The prevalence of breast cancer is a serious concern for women and nations’ economies. Loss of biodiversity because of the bioexploration of natural products from medicinal plants poses a greater danger. The current treatment regimen is either expensive or insufficient; hence, the current study utilises network pharmacology to systematically explore the pharmacological mechanisms underlying the potential anti-breast cancer effects of secondary metabolites produced by Bacillus subtilis residing in Kigelia africana. The methodology involved the identification of secondary metabolites of B. subtilis via GC-MS. Also, the compilation of established breast cancer-related molecular targets from comprehensive databases, viz, GEPIA2, and the construction of protein-protein interactions (PPI) networks were done. Gene Ontology (GO) functional annotation and Kyoto Encyclopedia of Genes and Genomes (KEGG) pathway enrichment analysis on predicted target proteins were done in Cytoscape. There were 60 potential common target genes for breast cancer and 15 metabolites of B. subtilis. The integrated network analysis revealed that the microbial metabolites interact with a multitude of key proteins implicated in breast cancer progression and survival.  The core targets were CCND1, AKT1, EGFR, ESR1, ERBB2, MMP9, PTGS2, MMP2, AR, and CASP8, based on MCC categorization.

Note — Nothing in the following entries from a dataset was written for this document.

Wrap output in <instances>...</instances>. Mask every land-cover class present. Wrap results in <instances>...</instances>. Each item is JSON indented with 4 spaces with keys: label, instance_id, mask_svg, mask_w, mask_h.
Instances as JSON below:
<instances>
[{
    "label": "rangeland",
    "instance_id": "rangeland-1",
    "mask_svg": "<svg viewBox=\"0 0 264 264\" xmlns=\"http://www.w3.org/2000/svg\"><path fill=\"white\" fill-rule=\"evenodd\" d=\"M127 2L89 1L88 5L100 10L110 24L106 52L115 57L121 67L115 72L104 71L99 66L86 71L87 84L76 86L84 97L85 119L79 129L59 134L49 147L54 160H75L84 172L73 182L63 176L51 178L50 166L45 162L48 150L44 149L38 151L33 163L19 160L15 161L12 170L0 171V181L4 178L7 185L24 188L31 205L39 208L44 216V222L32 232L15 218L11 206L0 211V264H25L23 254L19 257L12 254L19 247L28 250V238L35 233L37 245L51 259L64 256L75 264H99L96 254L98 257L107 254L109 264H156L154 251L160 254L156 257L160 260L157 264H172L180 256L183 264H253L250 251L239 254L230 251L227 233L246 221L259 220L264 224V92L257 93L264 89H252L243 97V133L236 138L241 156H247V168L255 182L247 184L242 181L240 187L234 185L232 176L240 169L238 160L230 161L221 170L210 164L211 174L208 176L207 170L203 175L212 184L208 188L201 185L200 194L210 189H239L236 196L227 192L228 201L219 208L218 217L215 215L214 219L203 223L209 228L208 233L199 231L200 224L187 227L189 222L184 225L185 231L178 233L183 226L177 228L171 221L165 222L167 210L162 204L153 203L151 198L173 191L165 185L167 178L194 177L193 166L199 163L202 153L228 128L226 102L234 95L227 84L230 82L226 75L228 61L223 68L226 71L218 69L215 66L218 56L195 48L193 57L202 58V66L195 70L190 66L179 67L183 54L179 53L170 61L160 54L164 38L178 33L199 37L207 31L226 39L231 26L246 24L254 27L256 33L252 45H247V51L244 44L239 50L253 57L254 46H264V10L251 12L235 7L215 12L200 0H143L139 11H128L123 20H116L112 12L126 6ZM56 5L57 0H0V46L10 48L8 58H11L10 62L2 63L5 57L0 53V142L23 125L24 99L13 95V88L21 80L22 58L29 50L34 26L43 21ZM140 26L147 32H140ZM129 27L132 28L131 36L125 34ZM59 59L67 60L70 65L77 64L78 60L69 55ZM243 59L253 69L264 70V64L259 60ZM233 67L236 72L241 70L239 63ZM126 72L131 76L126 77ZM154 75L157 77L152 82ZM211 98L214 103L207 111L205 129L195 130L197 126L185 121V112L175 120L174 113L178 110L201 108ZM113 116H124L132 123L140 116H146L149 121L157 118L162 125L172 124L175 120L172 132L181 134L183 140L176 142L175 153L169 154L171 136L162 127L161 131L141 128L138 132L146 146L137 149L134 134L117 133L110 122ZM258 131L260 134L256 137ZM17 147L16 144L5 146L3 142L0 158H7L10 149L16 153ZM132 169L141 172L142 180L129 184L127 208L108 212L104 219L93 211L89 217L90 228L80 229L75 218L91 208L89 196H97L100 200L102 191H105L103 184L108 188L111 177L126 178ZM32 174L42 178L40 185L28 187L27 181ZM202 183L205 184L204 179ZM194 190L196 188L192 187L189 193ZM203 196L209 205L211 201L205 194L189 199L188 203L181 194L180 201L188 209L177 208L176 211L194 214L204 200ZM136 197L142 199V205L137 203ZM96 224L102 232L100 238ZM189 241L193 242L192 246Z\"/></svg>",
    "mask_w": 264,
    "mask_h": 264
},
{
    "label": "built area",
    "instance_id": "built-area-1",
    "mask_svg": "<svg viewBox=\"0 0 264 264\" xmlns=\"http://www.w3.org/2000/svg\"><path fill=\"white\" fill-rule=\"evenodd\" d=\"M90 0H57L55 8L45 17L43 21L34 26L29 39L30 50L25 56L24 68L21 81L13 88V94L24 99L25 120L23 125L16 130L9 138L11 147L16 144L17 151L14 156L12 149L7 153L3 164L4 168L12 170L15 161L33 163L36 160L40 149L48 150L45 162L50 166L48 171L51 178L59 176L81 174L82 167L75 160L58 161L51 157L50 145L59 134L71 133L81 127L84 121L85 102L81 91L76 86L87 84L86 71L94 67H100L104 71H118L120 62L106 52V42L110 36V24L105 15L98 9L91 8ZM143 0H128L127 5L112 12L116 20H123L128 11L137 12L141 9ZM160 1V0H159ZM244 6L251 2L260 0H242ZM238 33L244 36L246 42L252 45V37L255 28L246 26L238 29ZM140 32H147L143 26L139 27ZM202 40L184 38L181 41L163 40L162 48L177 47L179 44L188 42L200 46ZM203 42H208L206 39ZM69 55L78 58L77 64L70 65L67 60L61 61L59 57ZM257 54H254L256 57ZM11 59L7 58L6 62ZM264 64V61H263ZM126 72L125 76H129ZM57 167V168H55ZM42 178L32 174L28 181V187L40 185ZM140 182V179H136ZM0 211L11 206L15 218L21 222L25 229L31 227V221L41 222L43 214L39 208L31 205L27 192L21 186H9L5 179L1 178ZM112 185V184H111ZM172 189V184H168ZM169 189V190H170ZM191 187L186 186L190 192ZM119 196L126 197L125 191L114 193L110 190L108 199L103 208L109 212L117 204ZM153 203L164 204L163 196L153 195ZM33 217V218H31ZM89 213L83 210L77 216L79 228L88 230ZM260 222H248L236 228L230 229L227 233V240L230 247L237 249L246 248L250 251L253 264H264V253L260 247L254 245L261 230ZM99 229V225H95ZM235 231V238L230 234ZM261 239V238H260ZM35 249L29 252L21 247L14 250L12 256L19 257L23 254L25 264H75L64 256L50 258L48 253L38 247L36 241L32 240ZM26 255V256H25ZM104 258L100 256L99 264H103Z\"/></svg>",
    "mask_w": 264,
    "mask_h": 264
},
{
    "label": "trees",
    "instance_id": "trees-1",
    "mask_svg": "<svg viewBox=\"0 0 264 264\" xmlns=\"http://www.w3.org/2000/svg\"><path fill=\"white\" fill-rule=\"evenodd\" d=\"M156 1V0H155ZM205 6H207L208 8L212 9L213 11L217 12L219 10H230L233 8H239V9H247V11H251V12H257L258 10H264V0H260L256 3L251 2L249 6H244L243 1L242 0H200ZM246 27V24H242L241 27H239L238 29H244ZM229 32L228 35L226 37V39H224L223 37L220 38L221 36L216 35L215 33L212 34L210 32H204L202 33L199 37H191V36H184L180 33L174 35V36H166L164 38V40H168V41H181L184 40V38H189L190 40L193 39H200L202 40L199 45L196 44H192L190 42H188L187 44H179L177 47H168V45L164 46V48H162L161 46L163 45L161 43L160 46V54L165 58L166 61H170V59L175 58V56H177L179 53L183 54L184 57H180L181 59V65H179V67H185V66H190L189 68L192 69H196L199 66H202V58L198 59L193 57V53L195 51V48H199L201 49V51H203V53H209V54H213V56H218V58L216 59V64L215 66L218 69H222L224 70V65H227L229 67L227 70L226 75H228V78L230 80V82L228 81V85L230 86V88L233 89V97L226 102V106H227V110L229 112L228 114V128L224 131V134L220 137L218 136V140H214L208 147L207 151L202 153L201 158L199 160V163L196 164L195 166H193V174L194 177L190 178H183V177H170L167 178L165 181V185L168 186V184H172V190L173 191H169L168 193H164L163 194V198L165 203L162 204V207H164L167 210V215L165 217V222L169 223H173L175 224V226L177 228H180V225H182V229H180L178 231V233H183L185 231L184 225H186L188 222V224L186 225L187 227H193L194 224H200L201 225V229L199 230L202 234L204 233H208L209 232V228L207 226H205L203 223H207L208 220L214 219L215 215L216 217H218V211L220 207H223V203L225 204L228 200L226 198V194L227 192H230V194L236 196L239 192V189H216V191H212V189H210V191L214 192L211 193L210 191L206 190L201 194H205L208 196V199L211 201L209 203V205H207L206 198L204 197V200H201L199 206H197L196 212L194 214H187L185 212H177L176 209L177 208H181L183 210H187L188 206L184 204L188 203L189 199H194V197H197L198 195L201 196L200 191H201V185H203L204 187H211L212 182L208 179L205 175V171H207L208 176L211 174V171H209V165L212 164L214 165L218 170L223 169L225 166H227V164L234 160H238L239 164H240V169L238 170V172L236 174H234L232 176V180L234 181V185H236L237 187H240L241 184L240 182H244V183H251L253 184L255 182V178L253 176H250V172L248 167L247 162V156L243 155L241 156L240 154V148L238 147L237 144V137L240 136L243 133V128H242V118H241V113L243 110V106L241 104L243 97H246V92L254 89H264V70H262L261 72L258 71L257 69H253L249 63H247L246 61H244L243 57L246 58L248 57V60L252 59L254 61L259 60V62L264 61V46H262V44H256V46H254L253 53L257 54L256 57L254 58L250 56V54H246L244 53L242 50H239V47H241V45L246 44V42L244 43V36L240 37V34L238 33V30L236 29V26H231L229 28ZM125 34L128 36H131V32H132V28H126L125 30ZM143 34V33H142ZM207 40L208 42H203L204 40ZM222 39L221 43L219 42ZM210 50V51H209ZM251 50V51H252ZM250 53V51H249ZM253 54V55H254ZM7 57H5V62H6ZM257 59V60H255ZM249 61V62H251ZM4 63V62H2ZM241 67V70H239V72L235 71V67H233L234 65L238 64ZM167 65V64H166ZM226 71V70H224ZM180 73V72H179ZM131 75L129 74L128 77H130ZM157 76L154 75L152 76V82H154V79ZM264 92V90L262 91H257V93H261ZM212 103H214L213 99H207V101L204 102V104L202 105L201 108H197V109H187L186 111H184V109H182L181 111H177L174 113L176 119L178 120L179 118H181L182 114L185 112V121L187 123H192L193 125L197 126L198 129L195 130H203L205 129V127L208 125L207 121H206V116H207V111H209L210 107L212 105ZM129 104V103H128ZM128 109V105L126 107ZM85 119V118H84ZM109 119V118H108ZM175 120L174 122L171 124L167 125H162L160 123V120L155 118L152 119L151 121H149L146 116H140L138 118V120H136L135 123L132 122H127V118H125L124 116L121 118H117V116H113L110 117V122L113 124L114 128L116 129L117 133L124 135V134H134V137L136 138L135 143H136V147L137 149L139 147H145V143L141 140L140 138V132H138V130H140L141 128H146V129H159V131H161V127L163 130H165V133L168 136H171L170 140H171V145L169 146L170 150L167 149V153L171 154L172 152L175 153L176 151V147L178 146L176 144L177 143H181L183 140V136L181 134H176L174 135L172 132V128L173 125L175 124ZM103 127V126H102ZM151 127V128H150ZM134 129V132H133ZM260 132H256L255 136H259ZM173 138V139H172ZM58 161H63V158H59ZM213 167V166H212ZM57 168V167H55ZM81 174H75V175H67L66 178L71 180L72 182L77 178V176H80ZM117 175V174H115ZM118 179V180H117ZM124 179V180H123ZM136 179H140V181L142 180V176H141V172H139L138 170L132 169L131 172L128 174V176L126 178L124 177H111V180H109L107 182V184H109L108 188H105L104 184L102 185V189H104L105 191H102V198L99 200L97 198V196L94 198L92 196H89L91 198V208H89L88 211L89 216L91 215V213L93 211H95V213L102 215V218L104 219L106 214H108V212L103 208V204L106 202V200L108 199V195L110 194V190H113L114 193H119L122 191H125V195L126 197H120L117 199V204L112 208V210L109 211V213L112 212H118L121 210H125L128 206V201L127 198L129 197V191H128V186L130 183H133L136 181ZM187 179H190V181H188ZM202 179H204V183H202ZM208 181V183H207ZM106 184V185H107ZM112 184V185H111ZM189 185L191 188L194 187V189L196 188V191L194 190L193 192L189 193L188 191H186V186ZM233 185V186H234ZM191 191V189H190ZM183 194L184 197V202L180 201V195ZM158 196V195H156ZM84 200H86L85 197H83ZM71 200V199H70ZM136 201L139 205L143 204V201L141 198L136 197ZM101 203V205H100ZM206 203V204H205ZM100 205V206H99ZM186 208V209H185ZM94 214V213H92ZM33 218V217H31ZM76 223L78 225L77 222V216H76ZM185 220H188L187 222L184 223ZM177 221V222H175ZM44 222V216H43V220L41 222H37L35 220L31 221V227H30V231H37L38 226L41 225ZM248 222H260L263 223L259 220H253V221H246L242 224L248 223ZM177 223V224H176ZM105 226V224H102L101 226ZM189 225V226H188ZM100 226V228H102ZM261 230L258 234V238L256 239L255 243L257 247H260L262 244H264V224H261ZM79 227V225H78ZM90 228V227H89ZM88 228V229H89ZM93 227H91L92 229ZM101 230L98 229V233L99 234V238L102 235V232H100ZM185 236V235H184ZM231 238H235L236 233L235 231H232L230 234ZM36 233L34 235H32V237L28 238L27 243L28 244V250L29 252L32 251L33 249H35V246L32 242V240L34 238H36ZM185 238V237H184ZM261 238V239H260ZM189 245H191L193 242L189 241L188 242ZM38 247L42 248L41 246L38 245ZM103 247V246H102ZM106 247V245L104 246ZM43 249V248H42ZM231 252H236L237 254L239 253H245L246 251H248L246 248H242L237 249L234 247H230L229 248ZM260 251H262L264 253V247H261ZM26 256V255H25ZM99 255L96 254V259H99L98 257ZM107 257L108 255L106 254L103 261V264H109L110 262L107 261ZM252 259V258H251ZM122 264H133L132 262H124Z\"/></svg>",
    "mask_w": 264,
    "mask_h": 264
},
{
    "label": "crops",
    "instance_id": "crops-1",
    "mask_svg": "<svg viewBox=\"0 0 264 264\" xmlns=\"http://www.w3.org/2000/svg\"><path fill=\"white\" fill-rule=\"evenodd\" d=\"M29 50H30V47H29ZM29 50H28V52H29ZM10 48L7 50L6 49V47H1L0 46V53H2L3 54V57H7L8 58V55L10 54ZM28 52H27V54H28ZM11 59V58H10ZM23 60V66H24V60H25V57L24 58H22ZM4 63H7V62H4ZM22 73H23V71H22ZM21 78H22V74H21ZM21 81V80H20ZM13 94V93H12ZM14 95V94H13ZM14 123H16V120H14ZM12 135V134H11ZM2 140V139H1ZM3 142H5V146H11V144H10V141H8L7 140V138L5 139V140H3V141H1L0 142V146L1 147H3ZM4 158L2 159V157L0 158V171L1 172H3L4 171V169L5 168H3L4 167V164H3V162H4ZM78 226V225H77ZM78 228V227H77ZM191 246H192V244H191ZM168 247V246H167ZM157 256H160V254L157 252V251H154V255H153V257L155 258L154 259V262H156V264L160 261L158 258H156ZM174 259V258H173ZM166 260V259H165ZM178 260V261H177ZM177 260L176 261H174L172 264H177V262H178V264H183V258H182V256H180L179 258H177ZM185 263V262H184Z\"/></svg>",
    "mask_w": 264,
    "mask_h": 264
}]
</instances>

Enrichment analysis indicated significant modulation of critical signalling pathways. The findings strongly suggest that secondary metabolites exert their activities through a multi-target, multi-pathway strategy, simultaneously disrupting several hallmark biological processes essential for cancer cells. The study highlights the potential of network pharmacology in elucidating the complex actions of natural products; however, further research is needed to investigate the in vivo activities of B. subtilis.